Светлый фон

В настоящей момент составление исторического документа застопорилось критически. Опер с вечера размышлял, как правильно написать: «испражнился» или «выделил фекалии», и за этим занятием заснул. Ему было не смешно. За нечеткости формулировок карали по взрослому. Только за прошлый месяц треть отдела схлопотала по выговору за это дело. Был даже один строгий. Паренек, молодой летеха, в протоколе допроса потерпевшей о групповом изнасиловании, стараясь тщательней зафиксировать все обстоятельства, написал: «Преступник номер один овладел жертвой во влагалище, преступник номер два в заднепроходное отверстие, а преступник номер три пытался принудить сделать ему минет». Такое бескультурье ему было поставлено при всех на вид и разъяснено, что надо было писать «вагинальный секс», «анальный секс» и «оральный». Отговорки по поводу неимения специального образования, позволяющего разбираться в упомянутых тонкостях, не прошли. Оказалось что, «милиционер» инструкцией изначально предусмотрен как ходячий словарь русского языка и специальных медико-технических терминов, причем предел познаний так и остался неизвестен.

Нет, сама мысль заставить личный состав писать грамотно документы, была идеей правильной. Периодически менты действительно выдавали шедевры вроде «Дверь оббита металлическим железом». Но в этой борьбе начальство без отклонений следовало древней истине про дурака, которого заставили молиться Богу. Только дурак отделался разбитым лбом, а рядовым сотрудникам приходилось чуть ли не ежедневно ходить на ковер с «ширинкой сзади». Отсюда и получился юридически — кретинский официальный стиль справок и копий, выдаваемых иногда населению. Порой, прочитывая полученную бумаженцию, граждане просили разъяснить, чего, собственно, тут написано и не пошлют ли их из домоуправления или паспортного стола с такой ксивой куда подальше. Частенько бывало.

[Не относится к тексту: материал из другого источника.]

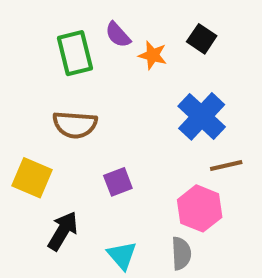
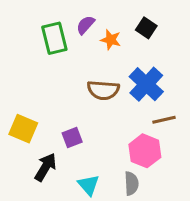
purple semicircle: (118, 35) -> (86, 25), turned 84
brown semicircle: (75, 125) -> (103, 90), moved
purple square: (118, 182) -> (72, 138), moved

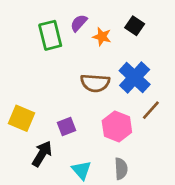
brown line: (164, 120) -> (151, 110), turned -35
pink hexagon: (145, 151) -> (117, 127), moved

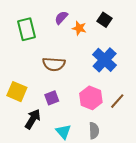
green rectangle: (50, 35) -> (26, 29), moved
brown semicircle: (95, 83) -> (54, 64), moved
brown line: (151, 110) -> (117, 101), moved

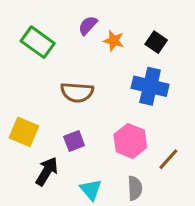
black square: (105, 20) -> (156, 42), moved
green rectangle: (26, 29) -> (38, 42), turned -40
blue cross: (105, 60) -> (150, 86), turned -30
brown line: (117, 101) -> (168, 159), moved

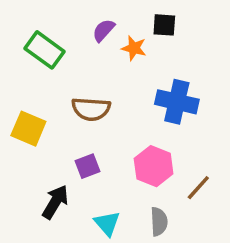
black square: (156, 42) -> (164, 25), moved, turned -30
yellow square: (24, 132) -> (28, 129), moved

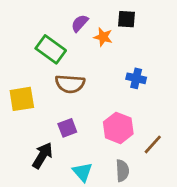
green rectangle: (45, 50) -> (51, 49), moved
blue cross: (177, 102) -> (136, 78), size x0.6
yellow square: (28, 129) -> (22, 99), turned -32

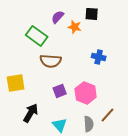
yellow square: (22, 99) -> (16, 83), moved
purple square: (67, 128) -> (60, 91), moved
brown line: (153, 144) -> (108, 115), moved

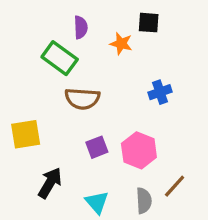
purple semicircle: (58, 17) -> (81, 27), moved, turned 136
blue cross: (99, 57) -> (160, 92), turned -32

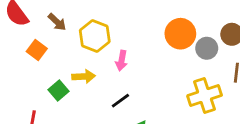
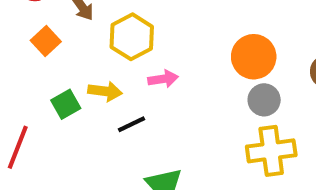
gray circle: (207, 48) -> (264, 100), moved
pink arrow: (122, 61) -> (163, 79), turned -120
black line: (120, 101) -> (131, 124), moved

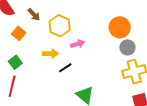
green square: (66, 104) -> (15, 62), moved

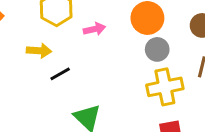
pink arrow: (78, 44) -> (94, 29), moved

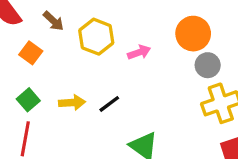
yellow arrow: (39, 51) -> (72, 103), moved

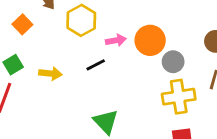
orange circle: (193, 34) -> (150, 40), moved
black line: (109, 104) -> (96, 65), moved

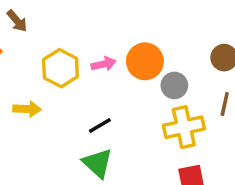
yellow hexagon: (81, 20) -> (60, 68), moved
black line: (96, 65) -> (100, 125), moved

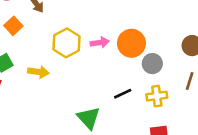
black line: (100, 125) -> (123, 94), moved
yellow cross: (184, 127) -> (157, 96), size x0.7

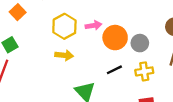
orange circle: (131, 43) -> (115, 38), moved
yellow arrow: (38, 72) -> (64, 55), moved

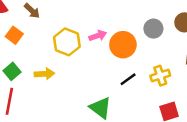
gray circle: (140, 43) -> (153, 29), moved
yellow arrow: (64, 55) -> (44, 74), moved

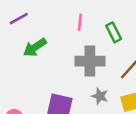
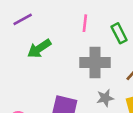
gray star: (100, 96) -> (105, 98), turned -30

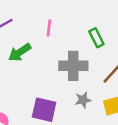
pink line: (85, 23) -> (49, 28), moved

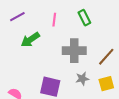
green rectangle: (96, 38) -> (84, 18), moved

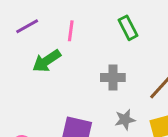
pink line: (54, 20) -> (71, 31), moved
gray cross: (74, 51) -> (113, 77), size x0.7

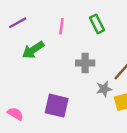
pink line: (71, 31) -> (61, 26), moved
gray star: (125, 120) -> (104, 89), moved

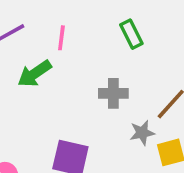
pink line: (61, 26) -> (61, 38), moved

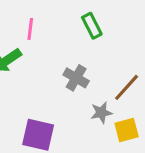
gray cross: (113, 93) -> (76, 78), turned 30

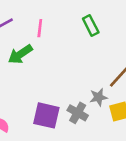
gray cross: (76, 78) -> (78, 113), moved

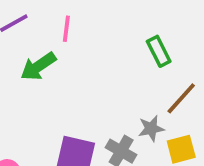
green rectangle: (91, 26) -> (159, 51), moved

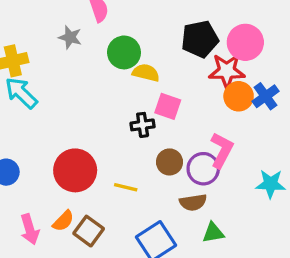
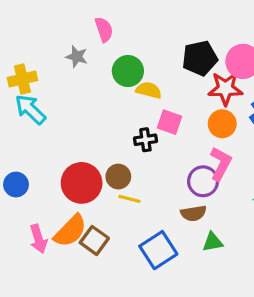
orange circle: (239, 96) -> (222, 124), moved
brown circle: (169, 162) -> (118, 177), moved
orange semicircle: (63, 221) -> (70, 231), size x1.6

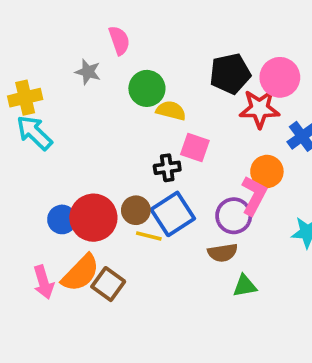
orange circle: (222, 124) -> (267, 171), moved
blue circle: (16, 185) -> (62, 219), moved
blue square: (158, 250) -> (173, 214), moved

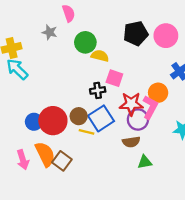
red star: (260, 109) -> (131, 104), moved
orange semicircle: (80, 273) -> (45, 154), turned -70

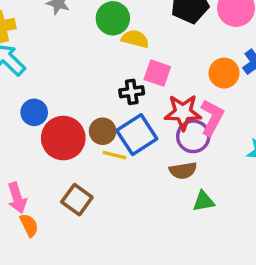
orange circle: (158, 93) -> (224, 73), moved
blue circle: (34, 122) -> (34, 112), moved
orange semicircle: (45, 154) -> (29, 225), moved, size x0.6

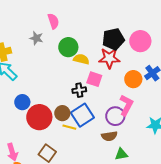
red star: (183, 112) -> (109, 58), moved

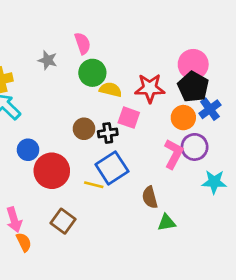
pink semicircle: (53, 21) -> (83, 43), moved
black pentagon: (113, 39) -> (193, 87), moved, turned -30
brown circle: (62, 113) -> (84, 129), moved
purple circle: (115, 116) -> (195, 147), moved
brown semicircle: (109, 136) -> (150, 197), turned 84

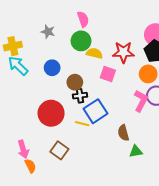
pink semicircle: (83, 43) -> (83, 19), moved
black cross: (108, 133) -> (80, 96), moved
blue circle: (28, 150) -> (52, 68), moved

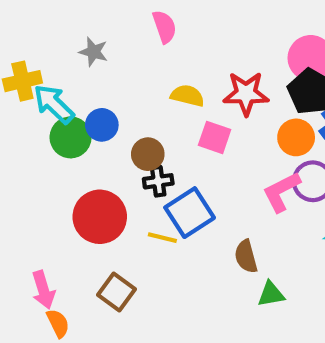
green circle: (81, 41) -> (71, 137), moved
cyan arrow: (18, 66) -> (54, 104), moved
pink L-shape: (141, 101) -> (281, 192), turned -145

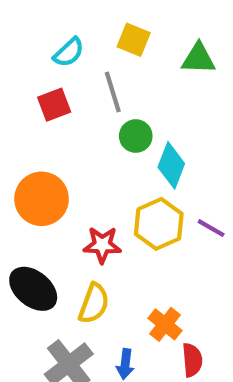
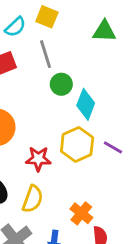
yellow square: (134, 40) -> (47, 17), moved

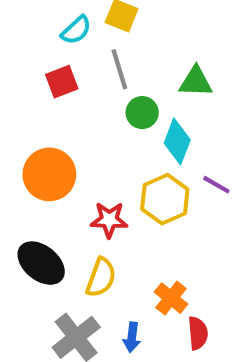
green triangle: (104, 31) -> (196, 82), moved
purple line: (113, 147) -> (216, 185), moved

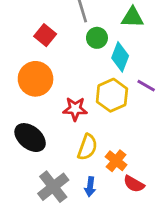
red square: (62, 82) -> (45, 35), moved, turned -30
yellow semicircle: (101, 277) -> (87, 147), moved
red semicircle: (198, 333) -> (134, 184), turned 125

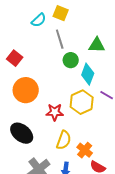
red square: (45, 35) -> (15, 58), moved

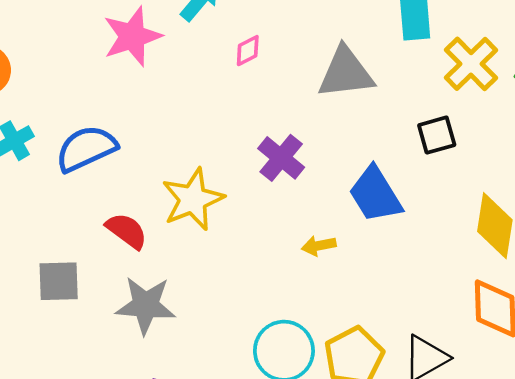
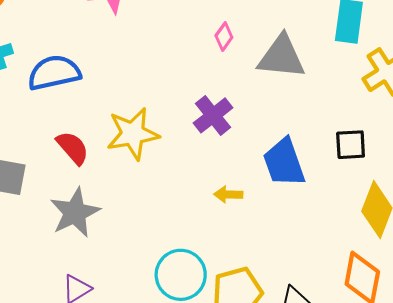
pink diamond: (248, 51) -> (224, 37), moved, turned -40
black square: (437, 135) -> (351, 145), moved
gray star: (146, 305) -> (75, 213), turned 30

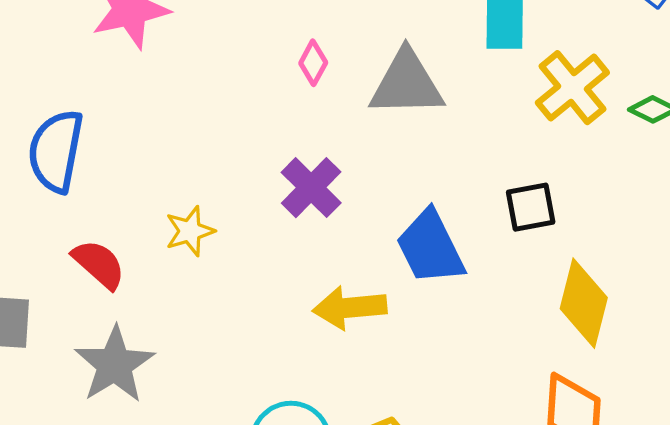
blue semicircle: (54, 73) -> (56, 151), turned -60
yellow star: (133, 134) -> (190, 231), size x0.6
yellow arrow: (228, 194) -> (350, 308), size x1.6

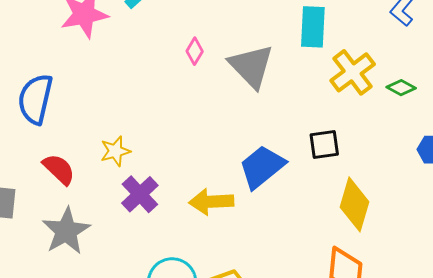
gray triangle: (407, 84) -> (251, 66), turned 45
purple cross: (311, 188) -> (140, 194), moved
blue trapezoid: (430, 247) -> (262, 167), turned 75

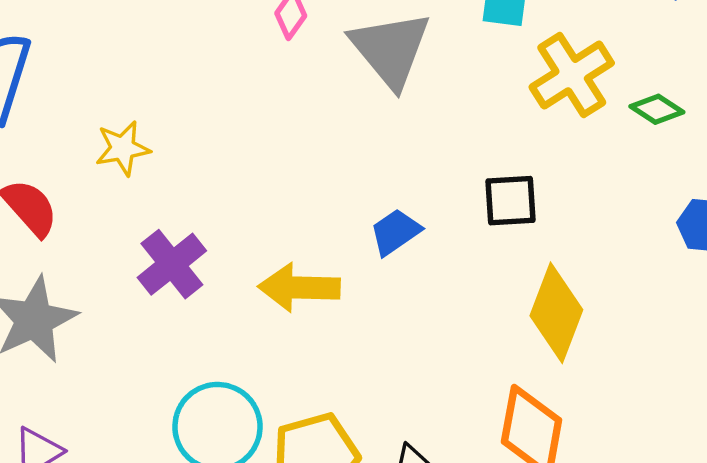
yellow star: (115, 151) -> (123, 148), moved
blue trapezoid: (262, 167) -> (395, 232), size x0.6

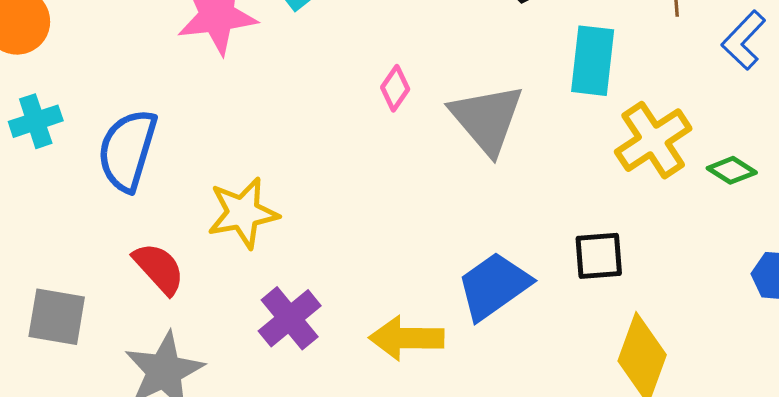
yellow star: (123, 148) -> (243, 213), size x1.4
blue trapezoid: (395, 232) -> (494, 286), size x1.6

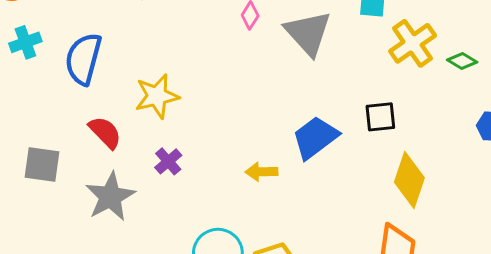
purple cross: (290, 318) -> (168, 161), moved, size x0.7
yellow arrow: (406, 338) -> (261, 172), size x0.7

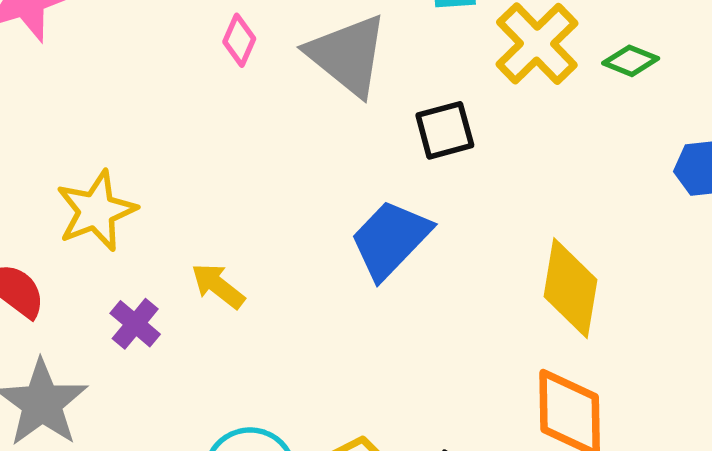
black square: (380, 117) -> (445, 130), moved
yellow arrow: (261, 172) -> (218, 286), moved, turned 48

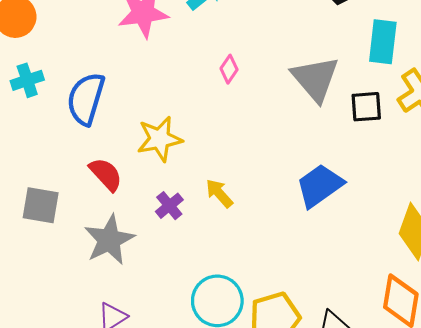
pink diamond: (239, 40) -> (229, 69), moved
black square: (445, 130) -> (366, 107), moved

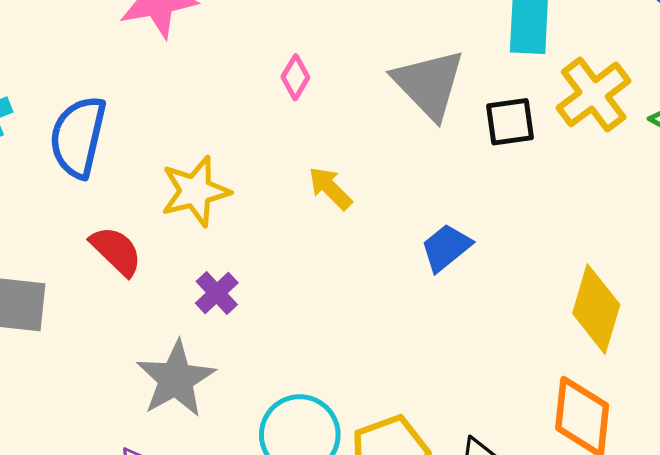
blue trapezoid: (320, 186) -> (446, 248), size x0.7
yellow arrow: (219, 193) -> (330, 188), moved
gray star: (109, 240) -> (176, 379), moved

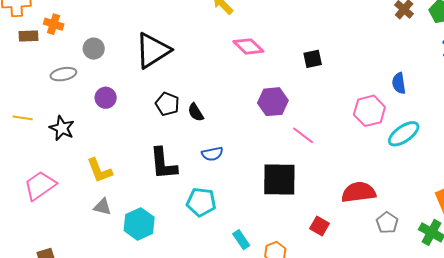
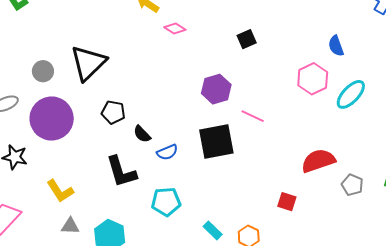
pink diamond: (248, 46) -> (175, 29), moved, size x0.7
gray circle: (94, 49) -> (43, 71), moved
purple circle: (106, 98) -> (52, 119), size x2.0
black semicircle: (196, 112) -> (142, 134), moved
black square: (279, 180) -> (216, 141), moved

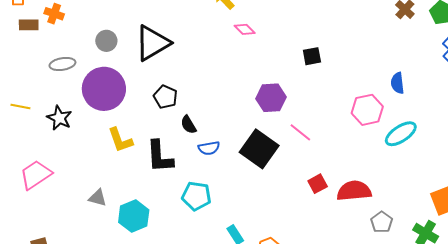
black square: (216, 141) -> (259, 149), turned 33
yellow L-shape: (60, 191) -> (120, 140), moved
red square: (287, 202) -> (318, 184), moved, turned 30

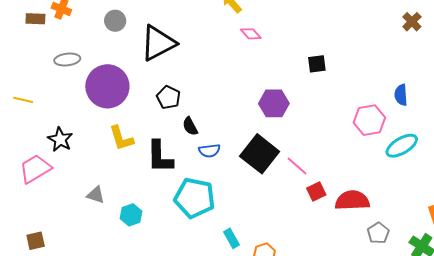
gray circle: (106, 41) -> (115, 21), moved
black star: (59, 118) -> (60, 139), moved
pink line: (300, 132) -> (297, 166), moved
cyan pentagon: (196, 196) -> (195, 198), size x1.4
cyan hexagon: (134, 216) -> (131, 215), size x0.7

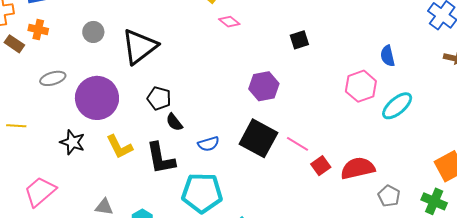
brown rectangle: (35, 19) -> (14, 44), turned 42
black semicircle: (190, 126) -> (174, 122), moved
black star: (60, 139) -> (72, 142), moved

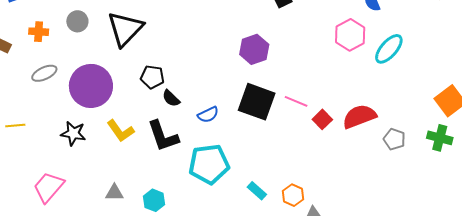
orange cross: (38, 30) -> (39, 32), moved

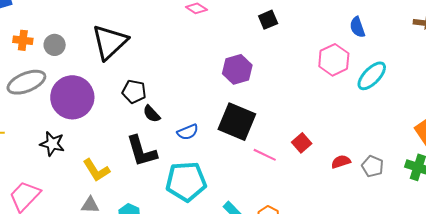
gray circle: (77, 21) -> (55, 45), moved
gray ellipse: (44, 73) -> (26, 82), size x1.5
pink line: (296, 101) -> (265, 155), moved
red semicircle: (359, 116) -> (341, 162), moved, size x0.6
yellow L-shape: (121, 131) -> (96, 170), moved

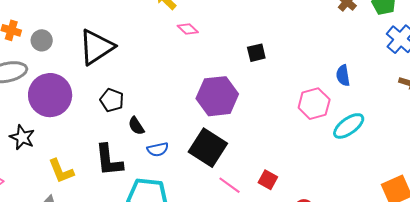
purple hexagon: (237, 69) -> (217, 96), size x1.4
black semicircle: (152, 114) -> (136, 126), moved
red square: (302, 143) -> (268, 180), turned -30

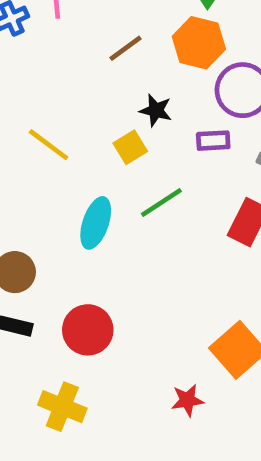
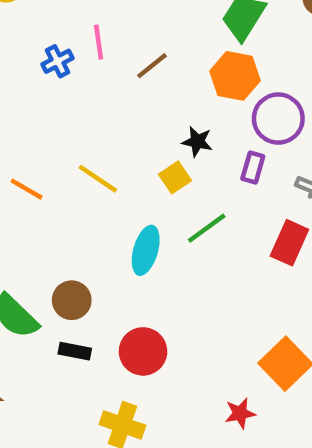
brown line: (126, 48) -> (152, 66), moved
purple rectangle: (213, 141) -> (253, 167), turned -68

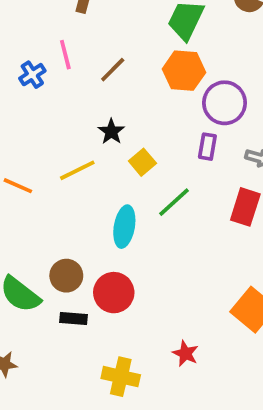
black star: (197, 142) -> (111, 132), moved, turned 30
yellow line: (98, 179) -> (77, 170), turned -54
red circle: (143, 351) -> (114, 293), moved
red star: (240, 413) -> (185, 353), moved, turned -30

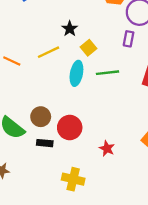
green line: (174, 202) -> (107, 73), turned 35
cyan ellipse: (124, 227) -> (76, 73), moved
red star: (185, 353) -> (107, 148), moved

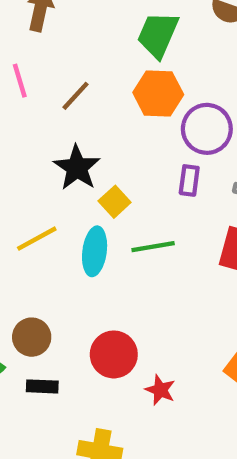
black star: (70, 29) -> (77, 168), size x1.5
yellow line: (48, 52) -> (37, 239), moved
red circle: (70, 128) -> (114, 354), moved

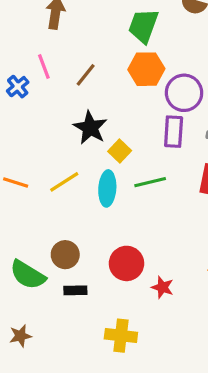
purple rectangle: (189, 180) -> (174, 132), size x1.4

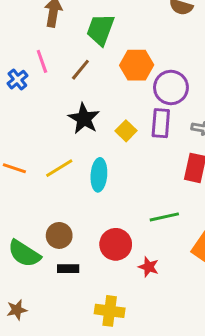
green trapezoid: (143, 26) -> (100, 30), moved
yellow square: (120, 151) -> (126, 131), moved
green line: (150, 182) -> (164, 217), moved

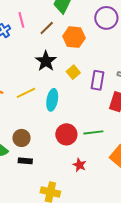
orange hexagon: (137, 65) -> (74, 37), moved
purple circle: (171, 87) -> (106, 18), moved
purple rectangle: (161, 123) -> (98, 80), moved
red circle: (116, 244) -> (66, 134), moved

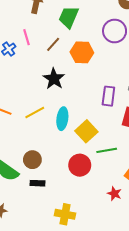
yellow square: (73, 72) -> (86, 131), moved, size x1.5
red circle: (66, 134) -> (80, 165), moved
red star: (79, 165) -> (114, 194), moved

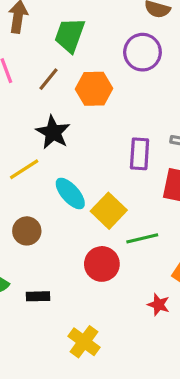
yellow line: (35, 113) -> (24, 169), moved
cyan ellipse: (62, 119) -> (70, 194), turned -45
brown circle: (32, 160) -> (27, 231), moved
yellow cross: (65, 214) -> (84, 342), turned 30

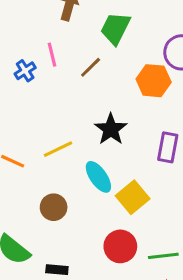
orange hexagon: (94, 89) -> (154, 81), moved
black star: (53, 132) -> (111, 129), moved
green line: (142, 238) -> (163, 256), moved

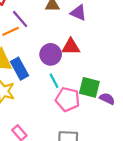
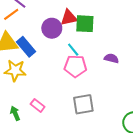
cyan line: (54, 81) -> (73, 50), moved
green square: (89, 87) -> (85, 24), moved

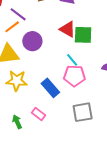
red triangle: (69, 18) -> (68, 29), turned 42
purple circle: (52, 28) -> (32, 41), moved
blue rectangle: (26, 47) -> (50, 88), moved

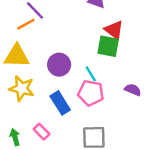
red triangle: (68, 29) -> (114, 30), moved
purple circle: (32, 41) -> (59, 65), moved

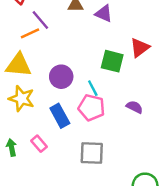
red triangle: (114, 30) -> (140, 48), moved, turned 42

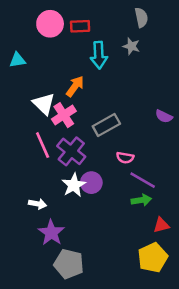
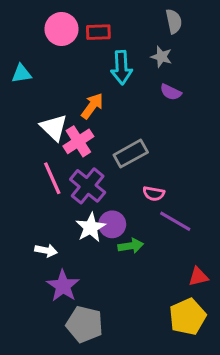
purple semicircle: (164, 116) -> (171, 92), moved
green arrow: (141, 200) -> (131, 246), moved

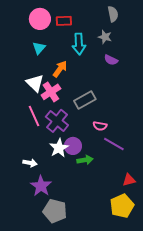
cyan triangle: (21, 74) -> (39, 48), moved, turned -40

Масик, отчаявшись до конца дежурства разобраться со всем этим бредом, в очередной раз вычурными выражениями помянул шефа, который по не известной причине отписал материал ему, а не участковым. Легче не стало. Мутная тяжесть в голове под окончание суточного дежурства окончательно притупила сознание. Чтобы хоть как-то развеяться, он решил выйти на улицу, перекурить. Спустившись по шумным ступенькам вниз, пройдя мимо стекляшки дежурной части, Разков с интересом посмотрел на доставленных по разной мелочи за ночь мужичков. Чтобы не морочить голову с описью имущества, личными досмотрами и прочей лабудой, необходимой при отправлении человека в камеру, хитрожопый помдеж Леха закрывал всех в так называемую клетку, куда полагалось водворять только до установления личности — то есть на срок не более трех часов. Делал он это из расчета, что утренняя смена особо не будет вникать, кто за что попал, а распихает людишек по кабинетам до выяснения, в зависимости от прегрешений. Сегодня народу набилось многовато. Обычно, из-за отсутствия стульев, задержанные сидели на заплеванном полу, однако теперь яблоку негде было упасть. Было тихо. Пьяные уже исчерпали запасы ругани, подростки наконец-то прекратили угрозы о своих могущественных дядях и папах. Все просто стояли, клевали носами. Появление еще одного человека в форме, отличного от уже примелькавшихся за ночь помдежа и бессовестно дрыхнущего на стуле постового, вызвало оживление. Каждый считал своим долгом выпросить сигарету, свои ведь быстро заканчиваются, особенно в милиции. Опер это знал и рубил такие просьбы на корню, посылая всех на три буквы. Курева было не жалко, но за всю его службу ни один, получивший из милицейских рук вожделенную сигарету, не вернулся к нему после выхода на свободу и не принес даже пачки самой дешевой бесфильтровки — для таких же залетевших остолопов, чтобы было чего им давать. А благотворительностью заниматься не хотелось, доходы не те.